The results in this paper are limited to adversarial examples generated using evolutionary search on DNNs for object detection algorithms. The results of the experiments may vary with each run, as evolutionary search-based algorithms rely on non-determinism to evolve solutions. To ensure the feasibility of the approach, a wide variety of randomly sampled images were chosen. Additionally, the measured Coefficient of Variation (CV) for a wide variety of inputs and models over multiple repetitions of the experiments of EvoAttack are all less than 0.15, indicating that multiple runs of EvoAttack on the same image produce adversarial examples with similar and comparable degree of perturbations and number of generations. For random search, a high variance is measured in repeated experiments due to the broad variation in the number of pixels changed. However, the perturbations (i.e., L0 and L2 norms) of the best performing adversarial examples of the repeated random searches are still significantly worse than EvoAttack’s adversarial examples. The images selected as examples for display are also chosen randomly. There is no post-selection process applied.

5 Conclusion

This paper introduced EvoAttack, an evolutionary search-based attack to generate adversarial examples against object detection algorithms. We showed that our approach can attack object detection algorithms without having access to model parameters, architecture, or estimates of the gradient. The search-based process uses the results of previous iterations of the evolutionary process to configure the structure of the fitness function and guide the mutation process. Furthermore, we introduced an adaptive mutation scheme that reduces both the number of perturbations and the degree of change for object detection adversarial examples.

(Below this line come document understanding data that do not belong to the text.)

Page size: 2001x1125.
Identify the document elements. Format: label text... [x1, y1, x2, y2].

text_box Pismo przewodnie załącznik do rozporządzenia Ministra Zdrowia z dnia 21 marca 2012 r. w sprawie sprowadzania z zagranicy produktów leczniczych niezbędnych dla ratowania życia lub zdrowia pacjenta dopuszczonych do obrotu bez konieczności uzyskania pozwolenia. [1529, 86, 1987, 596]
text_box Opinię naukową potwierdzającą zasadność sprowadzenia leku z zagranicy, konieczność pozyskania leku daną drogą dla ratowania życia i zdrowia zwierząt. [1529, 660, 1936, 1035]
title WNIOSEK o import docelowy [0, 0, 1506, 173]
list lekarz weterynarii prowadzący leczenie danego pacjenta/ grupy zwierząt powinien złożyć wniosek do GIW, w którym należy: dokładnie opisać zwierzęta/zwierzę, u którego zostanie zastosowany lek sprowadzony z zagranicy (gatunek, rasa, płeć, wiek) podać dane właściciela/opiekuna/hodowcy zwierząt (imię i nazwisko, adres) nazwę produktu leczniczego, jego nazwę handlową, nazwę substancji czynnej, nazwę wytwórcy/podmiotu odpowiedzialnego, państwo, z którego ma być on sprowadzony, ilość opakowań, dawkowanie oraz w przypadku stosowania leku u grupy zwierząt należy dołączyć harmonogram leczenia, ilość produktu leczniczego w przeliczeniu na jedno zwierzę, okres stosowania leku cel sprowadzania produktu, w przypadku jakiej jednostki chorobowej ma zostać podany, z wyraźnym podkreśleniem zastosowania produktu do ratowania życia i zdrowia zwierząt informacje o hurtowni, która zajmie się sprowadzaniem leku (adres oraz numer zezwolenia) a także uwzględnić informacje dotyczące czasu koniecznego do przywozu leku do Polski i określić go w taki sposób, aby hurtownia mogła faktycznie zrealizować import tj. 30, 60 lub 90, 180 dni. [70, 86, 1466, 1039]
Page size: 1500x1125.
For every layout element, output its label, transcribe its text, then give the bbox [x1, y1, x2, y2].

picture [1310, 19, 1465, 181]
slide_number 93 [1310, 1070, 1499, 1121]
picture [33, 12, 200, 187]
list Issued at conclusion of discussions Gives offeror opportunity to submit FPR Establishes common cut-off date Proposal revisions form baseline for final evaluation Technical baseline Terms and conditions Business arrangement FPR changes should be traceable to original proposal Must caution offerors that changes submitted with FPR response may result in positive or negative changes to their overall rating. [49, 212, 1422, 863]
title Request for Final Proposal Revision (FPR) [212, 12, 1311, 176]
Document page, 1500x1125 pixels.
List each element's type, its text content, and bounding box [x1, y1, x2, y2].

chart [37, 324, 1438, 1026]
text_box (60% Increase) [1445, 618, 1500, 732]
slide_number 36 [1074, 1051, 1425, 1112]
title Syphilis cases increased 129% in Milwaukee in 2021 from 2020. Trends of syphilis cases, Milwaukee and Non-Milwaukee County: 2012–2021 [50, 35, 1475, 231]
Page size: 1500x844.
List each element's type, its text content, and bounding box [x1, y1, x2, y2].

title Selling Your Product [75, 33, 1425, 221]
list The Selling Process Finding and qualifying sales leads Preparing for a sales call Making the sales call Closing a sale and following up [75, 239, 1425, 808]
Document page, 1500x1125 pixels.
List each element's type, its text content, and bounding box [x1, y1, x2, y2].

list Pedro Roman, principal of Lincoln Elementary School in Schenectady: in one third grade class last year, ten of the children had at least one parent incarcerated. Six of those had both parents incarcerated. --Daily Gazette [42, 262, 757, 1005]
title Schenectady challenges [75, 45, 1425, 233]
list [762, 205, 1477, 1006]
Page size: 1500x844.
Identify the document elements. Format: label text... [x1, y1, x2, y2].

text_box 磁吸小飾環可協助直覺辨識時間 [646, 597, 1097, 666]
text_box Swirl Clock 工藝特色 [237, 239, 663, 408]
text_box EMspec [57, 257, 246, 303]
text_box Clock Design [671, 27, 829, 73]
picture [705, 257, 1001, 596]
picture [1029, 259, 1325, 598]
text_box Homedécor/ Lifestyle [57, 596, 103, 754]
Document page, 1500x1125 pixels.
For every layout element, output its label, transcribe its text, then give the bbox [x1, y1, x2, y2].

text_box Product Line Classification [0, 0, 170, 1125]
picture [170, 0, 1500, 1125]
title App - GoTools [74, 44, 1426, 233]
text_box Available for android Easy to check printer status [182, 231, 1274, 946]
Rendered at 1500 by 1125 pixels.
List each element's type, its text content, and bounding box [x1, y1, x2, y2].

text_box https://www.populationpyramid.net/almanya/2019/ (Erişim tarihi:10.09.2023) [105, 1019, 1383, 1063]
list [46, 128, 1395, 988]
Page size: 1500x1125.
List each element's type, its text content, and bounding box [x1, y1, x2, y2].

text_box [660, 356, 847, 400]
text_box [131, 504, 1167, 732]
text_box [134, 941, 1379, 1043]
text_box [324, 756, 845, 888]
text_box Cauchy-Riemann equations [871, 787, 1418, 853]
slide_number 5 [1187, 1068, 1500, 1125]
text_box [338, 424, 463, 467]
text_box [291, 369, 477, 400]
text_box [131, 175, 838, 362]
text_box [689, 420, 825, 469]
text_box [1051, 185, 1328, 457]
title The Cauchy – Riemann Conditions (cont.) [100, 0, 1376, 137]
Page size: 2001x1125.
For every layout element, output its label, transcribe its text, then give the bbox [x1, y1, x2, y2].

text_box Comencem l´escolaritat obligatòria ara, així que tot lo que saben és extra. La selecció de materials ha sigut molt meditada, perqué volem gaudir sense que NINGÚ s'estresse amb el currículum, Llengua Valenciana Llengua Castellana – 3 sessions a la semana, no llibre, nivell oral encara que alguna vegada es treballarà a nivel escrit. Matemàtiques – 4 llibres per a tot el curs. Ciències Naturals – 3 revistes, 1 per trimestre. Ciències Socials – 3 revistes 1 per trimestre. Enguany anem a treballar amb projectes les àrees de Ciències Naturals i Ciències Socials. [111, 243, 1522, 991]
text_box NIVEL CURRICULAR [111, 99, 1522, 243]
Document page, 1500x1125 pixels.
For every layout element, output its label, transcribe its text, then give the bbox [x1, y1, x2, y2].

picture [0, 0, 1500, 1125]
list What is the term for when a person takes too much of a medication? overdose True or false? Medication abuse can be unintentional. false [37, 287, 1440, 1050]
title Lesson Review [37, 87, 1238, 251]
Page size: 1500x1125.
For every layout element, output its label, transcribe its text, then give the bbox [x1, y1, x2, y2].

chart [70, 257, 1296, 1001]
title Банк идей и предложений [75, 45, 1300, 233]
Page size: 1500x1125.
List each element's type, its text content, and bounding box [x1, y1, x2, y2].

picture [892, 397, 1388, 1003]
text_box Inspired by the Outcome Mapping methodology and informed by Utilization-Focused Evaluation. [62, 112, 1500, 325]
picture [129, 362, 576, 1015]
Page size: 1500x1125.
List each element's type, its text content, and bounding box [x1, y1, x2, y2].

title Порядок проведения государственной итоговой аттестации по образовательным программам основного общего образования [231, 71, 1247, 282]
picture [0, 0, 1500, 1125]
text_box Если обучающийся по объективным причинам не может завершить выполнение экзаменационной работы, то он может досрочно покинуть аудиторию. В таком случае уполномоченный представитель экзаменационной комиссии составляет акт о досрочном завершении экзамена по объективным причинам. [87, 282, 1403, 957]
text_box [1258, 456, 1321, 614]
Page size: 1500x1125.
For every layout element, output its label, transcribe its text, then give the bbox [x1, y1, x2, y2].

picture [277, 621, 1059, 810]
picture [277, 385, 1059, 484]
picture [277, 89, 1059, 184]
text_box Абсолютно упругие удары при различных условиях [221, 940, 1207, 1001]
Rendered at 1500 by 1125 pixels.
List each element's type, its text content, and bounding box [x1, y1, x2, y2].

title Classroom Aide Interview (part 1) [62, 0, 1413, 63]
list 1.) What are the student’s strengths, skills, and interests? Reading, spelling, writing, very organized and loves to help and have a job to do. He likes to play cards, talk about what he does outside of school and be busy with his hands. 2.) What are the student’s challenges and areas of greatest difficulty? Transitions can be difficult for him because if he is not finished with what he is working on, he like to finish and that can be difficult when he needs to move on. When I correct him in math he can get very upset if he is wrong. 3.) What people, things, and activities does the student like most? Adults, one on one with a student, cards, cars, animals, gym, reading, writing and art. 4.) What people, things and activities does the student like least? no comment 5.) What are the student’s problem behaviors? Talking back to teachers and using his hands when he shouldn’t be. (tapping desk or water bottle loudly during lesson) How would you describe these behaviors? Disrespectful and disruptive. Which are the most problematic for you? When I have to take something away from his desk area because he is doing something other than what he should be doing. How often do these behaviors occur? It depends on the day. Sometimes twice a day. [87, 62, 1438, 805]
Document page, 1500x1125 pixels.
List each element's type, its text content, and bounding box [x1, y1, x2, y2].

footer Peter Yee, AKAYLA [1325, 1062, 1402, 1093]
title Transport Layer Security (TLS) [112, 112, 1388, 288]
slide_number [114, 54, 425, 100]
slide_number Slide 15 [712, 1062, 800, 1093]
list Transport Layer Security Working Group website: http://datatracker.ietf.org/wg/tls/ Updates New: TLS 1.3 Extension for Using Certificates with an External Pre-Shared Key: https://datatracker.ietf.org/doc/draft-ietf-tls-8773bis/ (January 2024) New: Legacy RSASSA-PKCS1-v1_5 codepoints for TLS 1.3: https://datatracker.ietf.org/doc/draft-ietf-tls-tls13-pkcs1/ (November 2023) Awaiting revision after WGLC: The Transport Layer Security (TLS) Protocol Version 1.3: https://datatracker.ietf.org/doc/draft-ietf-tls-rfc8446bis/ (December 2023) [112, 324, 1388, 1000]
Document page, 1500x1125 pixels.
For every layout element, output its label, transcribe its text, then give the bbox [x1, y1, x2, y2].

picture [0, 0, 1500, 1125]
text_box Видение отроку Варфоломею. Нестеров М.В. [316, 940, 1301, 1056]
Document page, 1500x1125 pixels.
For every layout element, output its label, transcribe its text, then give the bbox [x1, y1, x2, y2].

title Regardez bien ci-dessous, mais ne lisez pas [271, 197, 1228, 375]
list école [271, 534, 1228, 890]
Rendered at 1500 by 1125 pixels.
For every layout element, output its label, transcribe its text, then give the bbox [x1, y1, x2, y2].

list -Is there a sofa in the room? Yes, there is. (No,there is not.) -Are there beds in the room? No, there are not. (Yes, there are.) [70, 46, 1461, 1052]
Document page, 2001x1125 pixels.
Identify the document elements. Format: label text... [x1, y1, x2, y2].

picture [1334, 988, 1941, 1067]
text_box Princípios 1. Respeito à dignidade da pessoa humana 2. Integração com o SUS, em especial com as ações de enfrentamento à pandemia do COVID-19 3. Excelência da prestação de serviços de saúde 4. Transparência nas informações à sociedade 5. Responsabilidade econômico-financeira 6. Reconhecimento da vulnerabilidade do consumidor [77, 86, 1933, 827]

We conducted a series of experiments to show how adversarial examples can be generated against images from various datasets and models of various architectures.

Future research will explore potential improvements to our evolutionary search-based attack and explore detection and mitigation strategies. They include potential improvements using multi-objective GAs (e.g., NSGA-II) and parallel GAs. Various hyperparameter tuning approaches may be explored to identify optimal hyperparameters for EvoAttack. We will also perform more empirical studies to compare the effectiveness of EvoAttack with existing white-box attacks. Additionally, research to improve the robustness of object detection models through adversarial training with EvoAttack will be explored. Furthermore, novelty search [7, 9] may be leveraged to discover a collection of adversarial examples that causes diverse behaviors in the model. Finally, Enlil [8] (i.e., behavior oracles) may be used to predict the uncertain behavior of the object detection model when exposed to adversarial examples.